* Dataset entries
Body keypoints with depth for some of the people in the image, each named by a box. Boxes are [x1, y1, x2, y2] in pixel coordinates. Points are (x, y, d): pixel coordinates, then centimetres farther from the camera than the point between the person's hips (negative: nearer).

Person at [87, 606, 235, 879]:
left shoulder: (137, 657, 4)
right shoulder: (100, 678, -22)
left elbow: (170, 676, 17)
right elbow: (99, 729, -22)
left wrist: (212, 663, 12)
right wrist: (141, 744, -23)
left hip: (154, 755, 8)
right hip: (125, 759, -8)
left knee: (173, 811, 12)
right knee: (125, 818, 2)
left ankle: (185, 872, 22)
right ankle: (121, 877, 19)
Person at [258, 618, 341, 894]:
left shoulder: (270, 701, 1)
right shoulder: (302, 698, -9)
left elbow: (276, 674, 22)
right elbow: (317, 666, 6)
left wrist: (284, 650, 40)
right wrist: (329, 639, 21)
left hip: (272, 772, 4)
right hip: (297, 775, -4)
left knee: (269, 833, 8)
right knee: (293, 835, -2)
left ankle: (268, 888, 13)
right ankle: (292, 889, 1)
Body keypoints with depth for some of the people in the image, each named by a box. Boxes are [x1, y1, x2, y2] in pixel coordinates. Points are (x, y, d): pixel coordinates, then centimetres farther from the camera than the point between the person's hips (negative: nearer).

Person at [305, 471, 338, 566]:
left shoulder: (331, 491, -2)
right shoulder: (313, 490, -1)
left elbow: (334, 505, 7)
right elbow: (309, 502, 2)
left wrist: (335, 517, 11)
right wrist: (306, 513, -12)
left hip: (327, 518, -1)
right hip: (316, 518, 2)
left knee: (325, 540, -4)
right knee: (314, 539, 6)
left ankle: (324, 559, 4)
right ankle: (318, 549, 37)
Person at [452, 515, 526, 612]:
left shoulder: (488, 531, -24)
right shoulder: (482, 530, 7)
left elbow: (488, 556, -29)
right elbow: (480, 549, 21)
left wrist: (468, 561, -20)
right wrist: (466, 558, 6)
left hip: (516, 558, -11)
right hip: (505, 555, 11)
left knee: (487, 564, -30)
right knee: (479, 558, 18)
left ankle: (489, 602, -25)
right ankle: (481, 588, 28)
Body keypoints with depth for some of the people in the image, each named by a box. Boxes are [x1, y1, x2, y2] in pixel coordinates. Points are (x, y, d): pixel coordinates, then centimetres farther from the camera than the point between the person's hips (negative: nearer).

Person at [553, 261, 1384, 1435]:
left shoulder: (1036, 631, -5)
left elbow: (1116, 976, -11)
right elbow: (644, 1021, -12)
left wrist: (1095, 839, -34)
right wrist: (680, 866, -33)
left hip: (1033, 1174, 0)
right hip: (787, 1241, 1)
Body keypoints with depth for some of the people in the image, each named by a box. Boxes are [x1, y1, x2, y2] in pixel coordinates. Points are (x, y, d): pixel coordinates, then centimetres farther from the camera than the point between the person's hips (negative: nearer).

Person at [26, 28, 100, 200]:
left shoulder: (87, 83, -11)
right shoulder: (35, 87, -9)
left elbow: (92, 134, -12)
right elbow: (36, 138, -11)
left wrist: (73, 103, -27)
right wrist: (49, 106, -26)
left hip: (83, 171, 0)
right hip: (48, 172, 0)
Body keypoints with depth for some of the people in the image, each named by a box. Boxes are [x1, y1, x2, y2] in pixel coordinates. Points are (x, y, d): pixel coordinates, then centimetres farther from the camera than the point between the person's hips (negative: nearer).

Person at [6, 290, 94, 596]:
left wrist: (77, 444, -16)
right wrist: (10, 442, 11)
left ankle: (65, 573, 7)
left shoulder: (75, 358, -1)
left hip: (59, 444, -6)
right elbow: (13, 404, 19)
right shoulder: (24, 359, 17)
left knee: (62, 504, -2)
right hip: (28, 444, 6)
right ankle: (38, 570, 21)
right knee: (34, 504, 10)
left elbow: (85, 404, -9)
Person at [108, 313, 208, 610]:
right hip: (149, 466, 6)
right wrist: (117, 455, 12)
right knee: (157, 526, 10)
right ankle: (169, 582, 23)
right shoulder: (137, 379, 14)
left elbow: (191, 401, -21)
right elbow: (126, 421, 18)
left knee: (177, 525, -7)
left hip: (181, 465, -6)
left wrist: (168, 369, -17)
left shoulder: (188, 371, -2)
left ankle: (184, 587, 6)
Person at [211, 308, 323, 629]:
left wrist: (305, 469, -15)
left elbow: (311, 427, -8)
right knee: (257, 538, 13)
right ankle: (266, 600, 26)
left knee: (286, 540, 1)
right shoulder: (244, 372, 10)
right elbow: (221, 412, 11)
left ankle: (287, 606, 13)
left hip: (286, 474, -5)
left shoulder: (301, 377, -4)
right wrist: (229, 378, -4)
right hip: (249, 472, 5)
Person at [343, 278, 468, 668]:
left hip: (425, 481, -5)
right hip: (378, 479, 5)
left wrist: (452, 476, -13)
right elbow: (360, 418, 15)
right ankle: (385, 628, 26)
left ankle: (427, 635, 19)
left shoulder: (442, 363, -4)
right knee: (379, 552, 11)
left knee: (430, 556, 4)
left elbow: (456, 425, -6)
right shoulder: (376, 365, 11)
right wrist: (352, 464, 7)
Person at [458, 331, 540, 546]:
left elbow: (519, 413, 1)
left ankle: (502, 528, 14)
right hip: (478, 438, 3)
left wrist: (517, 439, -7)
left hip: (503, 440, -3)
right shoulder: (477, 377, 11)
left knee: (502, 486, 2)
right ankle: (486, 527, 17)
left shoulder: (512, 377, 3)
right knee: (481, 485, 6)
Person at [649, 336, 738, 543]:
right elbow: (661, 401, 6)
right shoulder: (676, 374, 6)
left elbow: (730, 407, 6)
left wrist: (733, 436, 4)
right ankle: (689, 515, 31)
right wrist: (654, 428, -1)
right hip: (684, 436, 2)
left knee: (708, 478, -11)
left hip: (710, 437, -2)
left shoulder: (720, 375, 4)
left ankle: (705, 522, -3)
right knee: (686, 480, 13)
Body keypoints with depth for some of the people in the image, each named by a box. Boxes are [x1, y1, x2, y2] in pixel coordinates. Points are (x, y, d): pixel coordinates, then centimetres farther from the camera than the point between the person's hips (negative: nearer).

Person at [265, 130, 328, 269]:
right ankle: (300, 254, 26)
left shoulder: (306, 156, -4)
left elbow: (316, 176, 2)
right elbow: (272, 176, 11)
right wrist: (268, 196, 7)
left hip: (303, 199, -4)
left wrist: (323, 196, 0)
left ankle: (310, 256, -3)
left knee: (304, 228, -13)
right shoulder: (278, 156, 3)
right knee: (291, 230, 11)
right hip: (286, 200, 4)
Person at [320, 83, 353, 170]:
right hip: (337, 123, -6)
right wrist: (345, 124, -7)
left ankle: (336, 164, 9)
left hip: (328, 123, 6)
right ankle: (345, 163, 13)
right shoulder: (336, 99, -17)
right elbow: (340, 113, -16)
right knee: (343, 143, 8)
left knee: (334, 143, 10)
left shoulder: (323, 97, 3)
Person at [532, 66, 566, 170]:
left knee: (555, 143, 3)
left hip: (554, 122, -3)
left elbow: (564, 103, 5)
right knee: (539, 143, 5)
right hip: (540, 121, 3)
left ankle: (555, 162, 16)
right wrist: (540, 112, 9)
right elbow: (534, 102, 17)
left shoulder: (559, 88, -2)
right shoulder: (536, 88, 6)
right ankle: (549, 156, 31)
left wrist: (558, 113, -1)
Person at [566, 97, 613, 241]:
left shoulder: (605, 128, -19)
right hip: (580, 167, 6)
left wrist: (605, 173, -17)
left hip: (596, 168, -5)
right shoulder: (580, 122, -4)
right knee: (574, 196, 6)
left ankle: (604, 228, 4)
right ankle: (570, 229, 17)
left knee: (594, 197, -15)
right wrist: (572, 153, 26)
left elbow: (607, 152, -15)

* Your objective
Copy out the lines of the listing above from the one containing "left elbow: (316, 176, 2)" through the one containing "right knee: (539, 143, 5)", both included, without changing them.

* Your response
left elbow: (316, 176, 2)
right elbow: (272, 176, 11)
right wrist: (268, 196, 7)
left hip: (303, 199, -4)
left wrist: (323, 196, 0)
left ankle: (310, 256, -3)
left knee: (304, 228, -13)
right shoulder: (278, 156, 3)
right knee: (291, 230, 11)
right hip: (286, 200, 4)
Person at [320, 83, 353, 170]:
right hip: (337, 123, -6)
right wrist: (345, 124, -7)
left ankle: (336, 164, 9)
left hip: (328, 123, 6)
right ankle: (345, 163, 13)
right shoulder: (336, 99, -17)
right elbow: (340, 113, -16)
right knee: (343, 143, 8)
left knee: (334, 143, 10)
left shoulder: (323, 97, 3)
Person at [532, 66, 566, 170]:
left knee: (555, 143, 3)
left hip: (554, 122, -3)
left elbow: (564, 103, 5)
right knee: (539, 143, 5)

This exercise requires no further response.